In my business, I work intimately with other businesses. I work with them to grow, to increase margins, to solve their biggest problems and to seize on their greatest opportunities. My client companies are filled with smart, honorable and hardworking people committed to making their business successful. And sometimes, these fine people make me nuts.

One of the increasingly prevalent phenomena in business today is what I call management attention deficit disorder or MADD. MADD looks something like this. In a management meeting you are sitting around a table debating about a problem. Someone comes up with an idea. A good idea! The group gets excited and starts chattering about how to implement this revolutionary new idea. Feeling good, the meeting adjourns.

So what's wrong with that? This great idea has been suggested before - at other meetings and to solve other problems. So happy was management that we thought of a solution that we forgot to execute on the solution. And thus, in a circular fashion, we revisit the same problems, discuss the same solutions, and never implement. As a result, management time is wasted and our business performance lags.

How do we solve MADD? I recommend the following:

  1. Make sure a good idea is a good idea. When we become excited about a new solution or business opportunity, think it through. Make sure it is consistent with your core strategy, challenge it, debate it, dissect it and make sure it is managerially feasible. If it survives this scrutiny, then it may be appropriate to move on to step 2.
  2. Determine What, How, Who and When. Develop your idea into an executable plan by determining what specific results are expected, how these results will be accomplished, the action steps required, who will be responsible for implementation and by when they are required to act.
  3. Keep Score: Once you have the plan, you must insure that you track progress against both the outcomes you defined and the activities required to get you there. This is where accountability must occur for those responsible. If those responsible have been unable to execute, then you either need to coach them, assign someone else to be in charge or revisit the possibility that this idea isn't worth our time.
  4. to act.
  5. Create a Stop Doing List. Successful leaders are disciplined. They decide what they need to do and do it. As importantly, they decide what not to do and stop doing it.
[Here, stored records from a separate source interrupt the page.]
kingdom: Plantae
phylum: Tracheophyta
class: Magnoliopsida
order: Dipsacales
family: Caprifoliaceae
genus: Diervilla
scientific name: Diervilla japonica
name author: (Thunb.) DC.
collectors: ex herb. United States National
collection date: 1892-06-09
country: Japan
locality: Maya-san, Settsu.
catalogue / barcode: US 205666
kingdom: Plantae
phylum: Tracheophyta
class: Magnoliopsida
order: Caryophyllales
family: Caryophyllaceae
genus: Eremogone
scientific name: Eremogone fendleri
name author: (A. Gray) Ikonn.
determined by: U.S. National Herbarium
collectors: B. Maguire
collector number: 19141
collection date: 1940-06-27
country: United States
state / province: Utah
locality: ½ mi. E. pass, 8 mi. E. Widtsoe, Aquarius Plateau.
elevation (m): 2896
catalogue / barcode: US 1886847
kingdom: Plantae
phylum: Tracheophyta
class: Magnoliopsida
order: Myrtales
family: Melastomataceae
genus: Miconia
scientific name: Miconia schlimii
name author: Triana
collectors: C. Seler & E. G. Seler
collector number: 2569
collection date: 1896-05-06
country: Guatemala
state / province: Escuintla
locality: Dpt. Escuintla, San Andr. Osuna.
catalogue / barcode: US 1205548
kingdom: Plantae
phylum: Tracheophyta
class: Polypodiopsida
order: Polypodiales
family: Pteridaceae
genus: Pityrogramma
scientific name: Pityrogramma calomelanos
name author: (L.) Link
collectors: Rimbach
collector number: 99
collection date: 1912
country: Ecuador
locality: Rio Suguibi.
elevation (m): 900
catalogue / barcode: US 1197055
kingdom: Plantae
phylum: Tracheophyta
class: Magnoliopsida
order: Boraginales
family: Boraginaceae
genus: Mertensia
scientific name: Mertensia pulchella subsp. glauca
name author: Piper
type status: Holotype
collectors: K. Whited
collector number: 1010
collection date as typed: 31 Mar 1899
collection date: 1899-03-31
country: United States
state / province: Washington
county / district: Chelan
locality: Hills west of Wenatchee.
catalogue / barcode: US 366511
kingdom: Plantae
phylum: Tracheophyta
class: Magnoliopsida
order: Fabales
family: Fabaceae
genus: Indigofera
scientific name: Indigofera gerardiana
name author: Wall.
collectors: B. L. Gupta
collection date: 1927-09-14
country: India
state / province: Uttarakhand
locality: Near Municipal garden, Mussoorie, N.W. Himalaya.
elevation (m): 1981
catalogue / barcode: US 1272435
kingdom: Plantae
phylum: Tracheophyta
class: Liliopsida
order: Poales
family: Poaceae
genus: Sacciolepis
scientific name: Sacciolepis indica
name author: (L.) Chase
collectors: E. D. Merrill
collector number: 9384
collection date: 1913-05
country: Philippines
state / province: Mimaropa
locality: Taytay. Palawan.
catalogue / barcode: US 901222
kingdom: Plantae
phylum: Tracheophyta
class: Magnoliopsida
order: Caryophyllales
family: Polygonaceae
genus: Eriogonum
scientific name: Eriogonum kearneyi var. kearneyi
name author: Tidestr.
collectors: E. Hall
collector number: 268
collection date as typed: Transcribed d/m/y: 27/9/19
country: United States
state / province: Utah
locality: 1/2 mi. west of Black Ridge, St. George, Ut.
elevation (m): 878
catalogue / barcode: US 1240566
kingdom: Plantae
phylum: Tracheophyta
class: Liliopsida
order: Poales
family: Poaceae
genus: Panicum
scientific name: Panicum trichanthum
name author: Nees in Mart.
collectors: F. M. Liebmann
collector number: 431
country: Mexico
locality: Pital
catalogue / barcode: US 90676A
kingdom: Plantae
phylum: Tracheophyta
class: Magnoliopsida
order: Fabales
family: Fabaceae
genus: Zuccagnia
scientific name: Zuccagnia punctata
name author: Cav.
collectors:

To be successful we must be focused. We must determine our core strategy and then execute relentlessly on a few essential initiatives rather than half starting and fumbling in a pile of uncompleted projects and tasks.

Effective leaders cannot be like cats. They cannot pounce on every new shiny object that rolls across their path. They must be proactive and thoughtful with uncompromising focus. They must evolve from problem solving to problem prevention. They must do this even at the expense of the immediate gratification which comes from constantly rescuing things and people around them.

A wise man once said that the difference between winners and losers is that winners discipline themselves to do the things losers refuse to do. Sometimes these things may seem tedious - like planning your work and working your plan.